Infidelity support thread for the betrayed party part 2

4 replies

Brokenpromises · 08/05/2018 23:01

Sorry place to be but warm hugs and people who know what you are going through :(

Shall I start,

Married, 18 years found out on Christmas day that my husband had been having an affair for 14 months, he had slept with her in my bed and my living room floor, She never left her head teacher husband and big house......... so four days later after telling me he was unsure if he loved me or wanted to save our marriage, he decided, he wanted to save the marriage. Since then life has been peachy.....only felt like ending it a hand full of times, cry most days and feel completely and utterly broken. The things I have found out since have destroyed me, the laughing with his best mate about what he was doing behind my back,( found those delightful messages), the lie upon lie I have been told have brought me to breaking point.

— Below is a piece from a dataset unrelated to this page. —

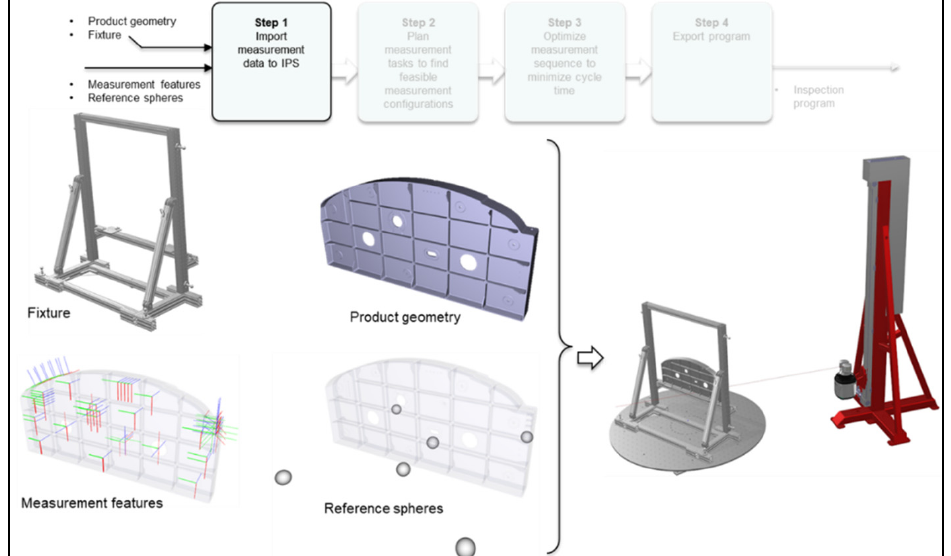
Figure 31. The evolved IPS laser radar process overview.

We even tried Relate little did I know he was still keeping stuff from me and would happily still lie to me at the drop of a hat. I was a good wife I know now, I gave him everything I could and it still wasn't enough. Bad things happen to good people, His/her shitty choices have caused this pain, the person who should have had my back, was stabbing me in it and laughing while he did it. I loved him, and he says he loves me, but how can anyone who treats someone like that?

OP posts:
GertieMotherwell · 09/05/2018 00:30

brokenpromises 💐
A new thread has already been started so you may be better posting there.
I’m sorry you’re going through this

www.mumsnet.com/Talk/relationships/3242134-infidelity-support-thread-for-the-betrayed-party-part-2

StarlightSparkle · 09/05/2018 05:21

Broken, if I saw messages from H to his friends laughing and joking about what he’d been up to, he’d arrive home to find his stuff in bin liners and the locks changed. That is callous beyond belief.

I know it’s tough when you’ve got kids and a long history together but would you not consider leaving? It’s going to be so hard for you to heal when he is showing such a lack of remorse and was so disrespectful towards you.

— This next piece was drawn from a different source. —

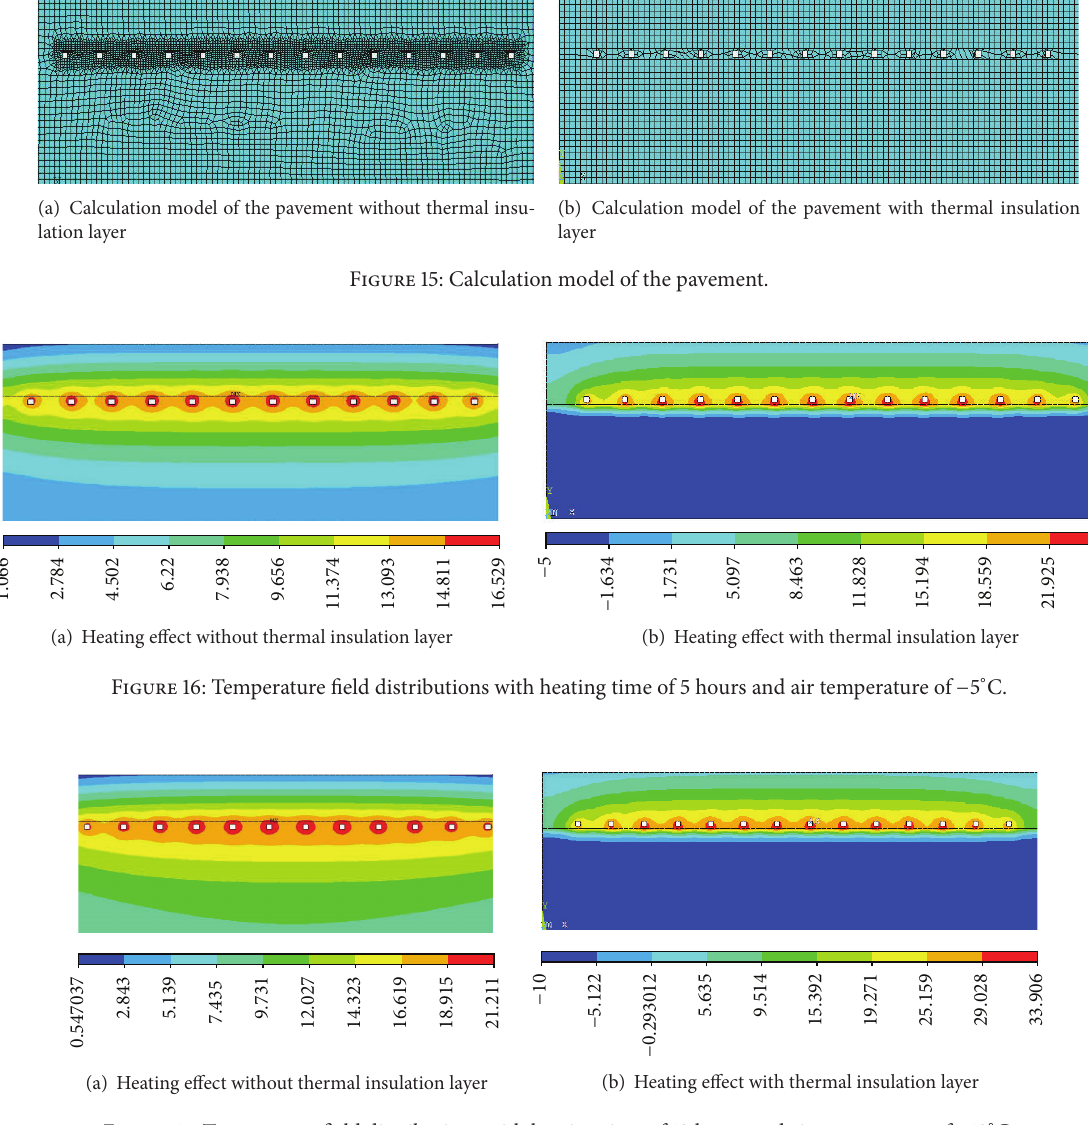
Figure 17: Temperature field distributions with heating time of 10 hours and air temperature of − 10 ∘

I’m sorry things are still really tough for you Flowers

GertieMotherwell · 09/05/2018 07:44

broken 💐

I’m still with my DH after a long term affair and often support posters not leaving. However, we all have our ‘dealbreaker’ thresholds and laughing to his mate and bringing OW into my bed would cross mine.

How is he with you now?
Do you really want to be with him? It’s not necessarily the easier option xx

Crystaldaisy66 · 09/05/2018 10:55

My husband was caught spending our family money on pros two weeks ago. I am still numb but planning to divorce. Dont really want to even waste more money on this relationship. Staying for kids or fear of being alone is pointless. he has shown you what he is. Believe him.

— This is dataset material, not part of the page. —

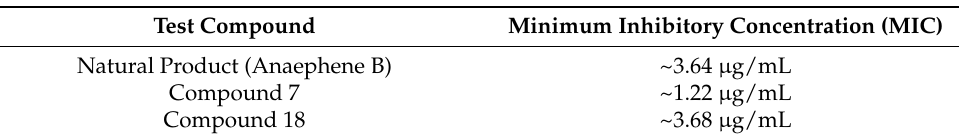
Figure 4. Dose-Dependent Effect of Natural Product Anaephene B on L. tarentolae . Additions at 100 h; Values are the mean and standard deviation for n = 4 replicates.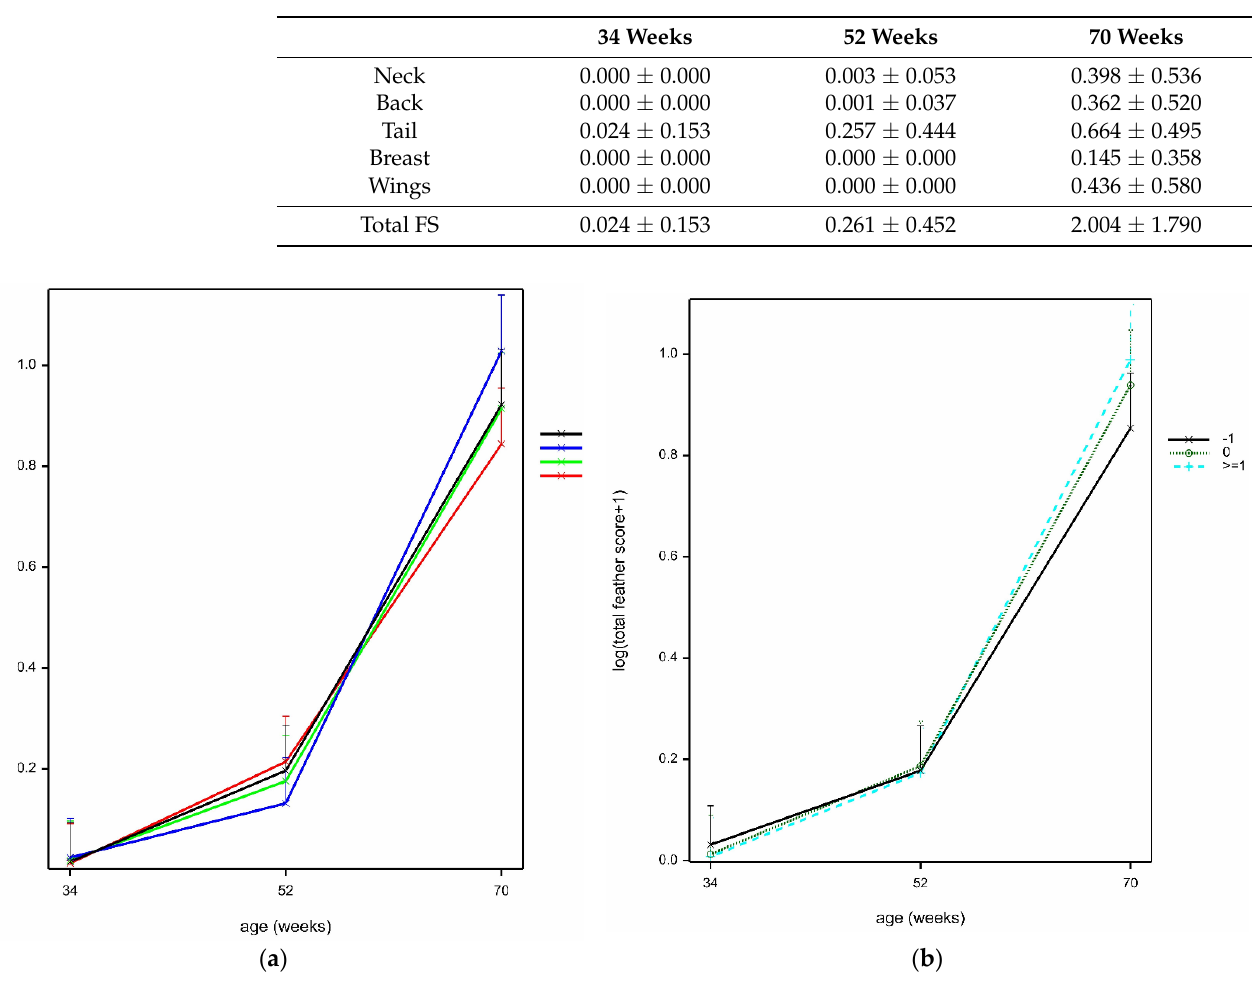
Table 6. Mean ± SD feather score by bird age and body location (overall treatments and flocks) and mean ± SD total feather score (FS).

When you take him back you will be living this all over again in 2-4 years. mark my words. He will be way more careful and probably even good for two years but the real him will return when the time is right. Then you will be 4 more years along with your time wasted devasted you were so stupid now. I can't be bothered. I do feel depressed about how hard the future will be. I have a huge mountain ahead of me and two young babies and a full on job to work out how i will manage. But now i have one less "child" to worry about. He had a perfect life and threw it all away on a £10 shag. He is now welcome to it!